> Texte fourni:

= = = = = = =

Le dossier de Metis Travail et langage évoque à la fois le rôle du langage, et des langues, dans le travail, mais aussi les mots et les manières de parler du travail. En 2017, la CFDT a titré « Parlons-travail » sa grande enquête. D’où la reprise de cet article de Jean-Marie Bergère publié en 2013, qui n’a rien perdu de son actualité et témoigne de ce qu’il n’est pas si facile de parler du travail :
Un nouveau mantra nous occupe : nous devons parler du travail. Les entreprises et les administrations qui cherchent à s’immuniser contre les risques psychosociaux et le mal-être au travail sont invitées séance tenante à favoriser l’expression individuelle des salariés et à organiser des débats collectifs largement ouverts aux controverses. La parole aurait cette force de soulager les individus et d’améliorer les performances des organisations.
Clarifier les objectifs poursuivis
Pourquoi prendre la parole aujourd’hui ? S’agit-il de démocratiser le fonctionnement des entreprises et des administrations en donnant l’égalité de parole à tous les salariés à l’exemple des citoyens athéniens invités à prendre la parole à l’Ecclesia avant le vote des lois, des budgets, de la guerre ? La mémoire des lois Auroux est là et avec elle la nostalgie du temps heureux où il semblait possible de « promouvoir une démocratie économique fondée sur de nouvelles relations du travail » et de « changer la vie ». Les expériences concrètes que ces lois encourageaient, groupes d’expression et de propositions (précisément sur les conditions de travail), cercles de qualité ou boîtes à idées, évoquent plutôt ces fausses bonnes idées qui toujours chassent les vraies bonnes. De ces lois, on retient les aspects les plus institutionnels, dont le CHSCT bien sûr. Aujourd’hui, les débats ont repris sur une nouvelle réforme des institutions représentatives du personnel, sur les règles de la négociation d’entreprise et sur la présence de représentants salariés aux conseils d’administration. Sans aucun doute ces canaux institutionnels permettent une forme d’expression des salariés, et nous pouvons nous réjouir de réformes qui favorisent l’information continue et mise en cohérence. Il est intéressant à cet égard de veiller à l’utilisation qui sera faite de la « base de données unique » à disposition des IRP telle qu’elle est prévue dans le récent accord national interprofessionnel. Il y a néanmoins très peu à en attendre quant à ce qui fait le vif du travail et à ce qu’on peut en dire.

= = = = = = =

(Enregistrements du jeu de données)
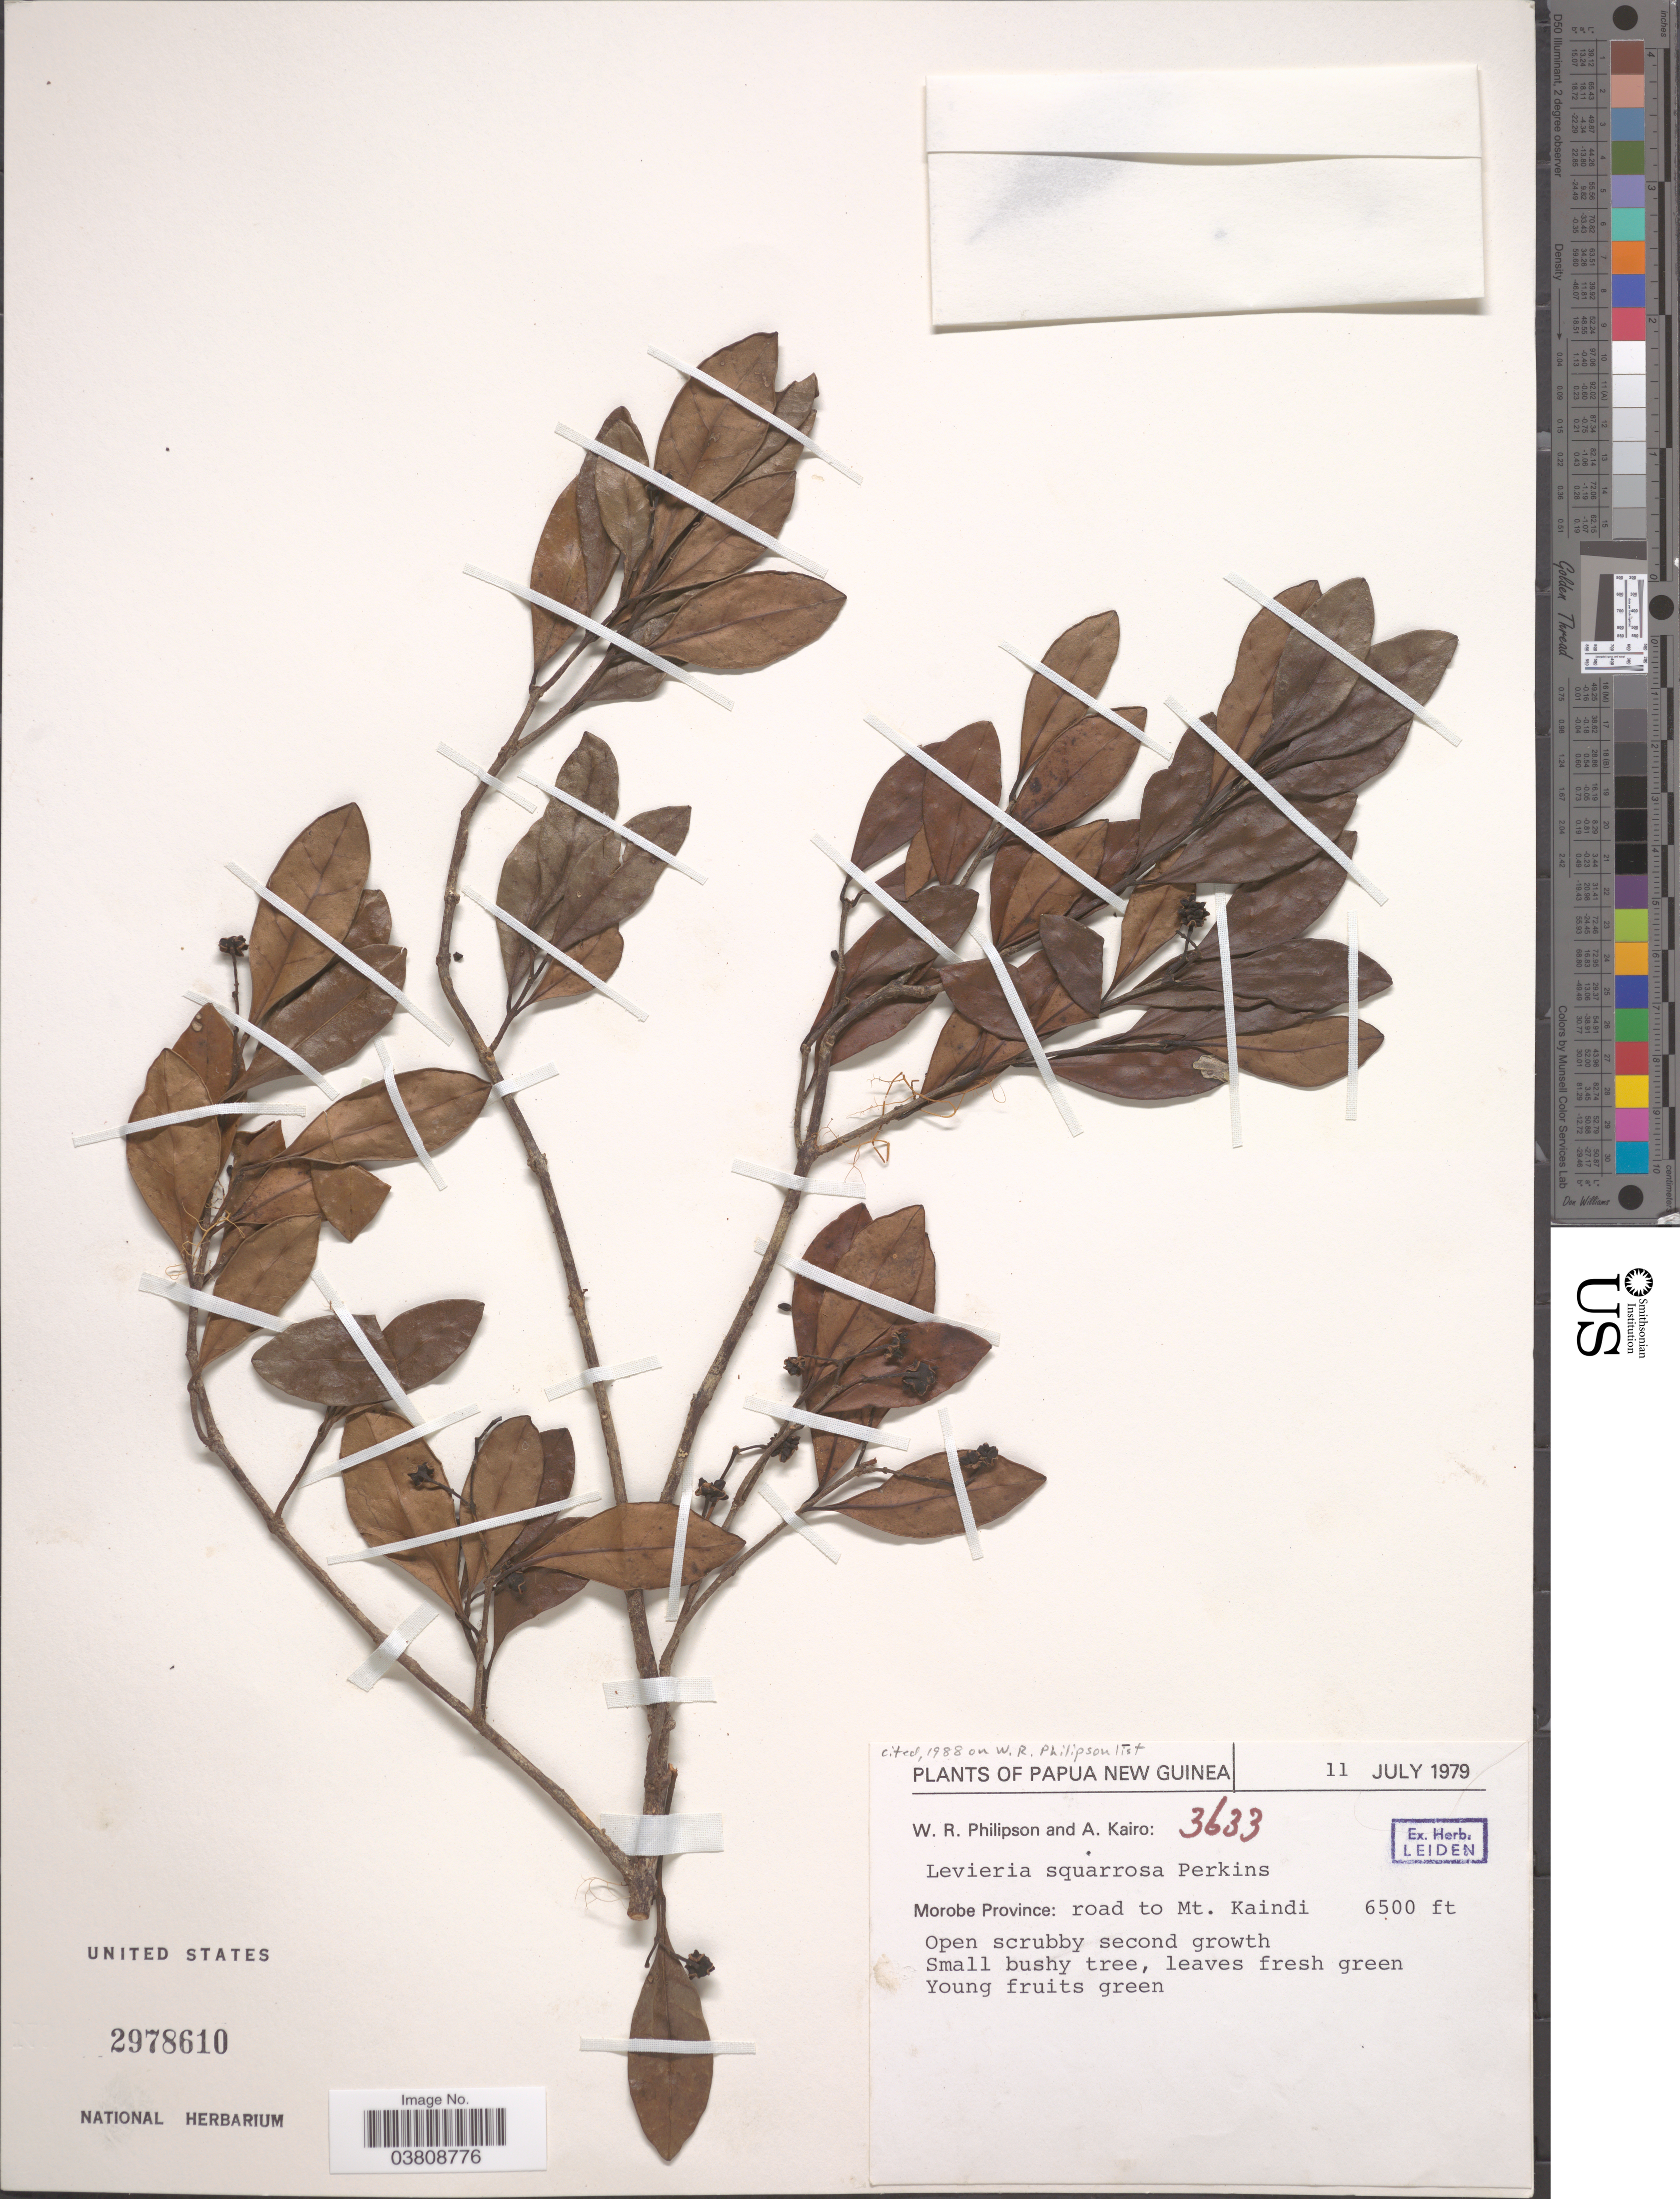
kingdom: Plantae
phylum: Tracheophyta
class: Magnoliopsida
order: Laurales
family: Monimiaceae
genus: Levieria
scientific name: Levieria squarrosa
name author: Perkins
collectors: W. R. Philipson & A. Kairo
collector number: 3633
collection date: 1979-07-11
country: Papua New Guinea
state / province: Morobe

= = = = = = =

> Consigne: Recopiez, s'il vous plaît, dans le texte sur la manière de parler du travail, tout ce qui va de « Le dossier de » jusqu'à « performances des organisations. ».

> Réponse attendue:
Le dossier de Metis Travail et langage évoque à la fois le rôle du langage, et des langues, dans le travail, mais aussi les mots et les manières de parler du travail. En 2017, la CFDT a titré « Parlons-travail » sa grande enquête. D’où la reprise de cet article de Jean-Marie Bergère publié en 2013, qui n’a rien perdu de son actualité et témoigne de ce qu’il n’est pas si facile de parler du travail :
Un nouveau mantra nous occupe : nous devons parler du travail. Les entreprises et les administrations qui cherchent à s’immuniser contre les risques psychosociaux et le mal-être au travail sont invitées séance tenante à favoriser l’expression individuelle des salariés et à organiser des débats collectifs largement ouverts aux controverses. La parole aurait cette force de soulager les individus et d’améliorer les performances des organisations.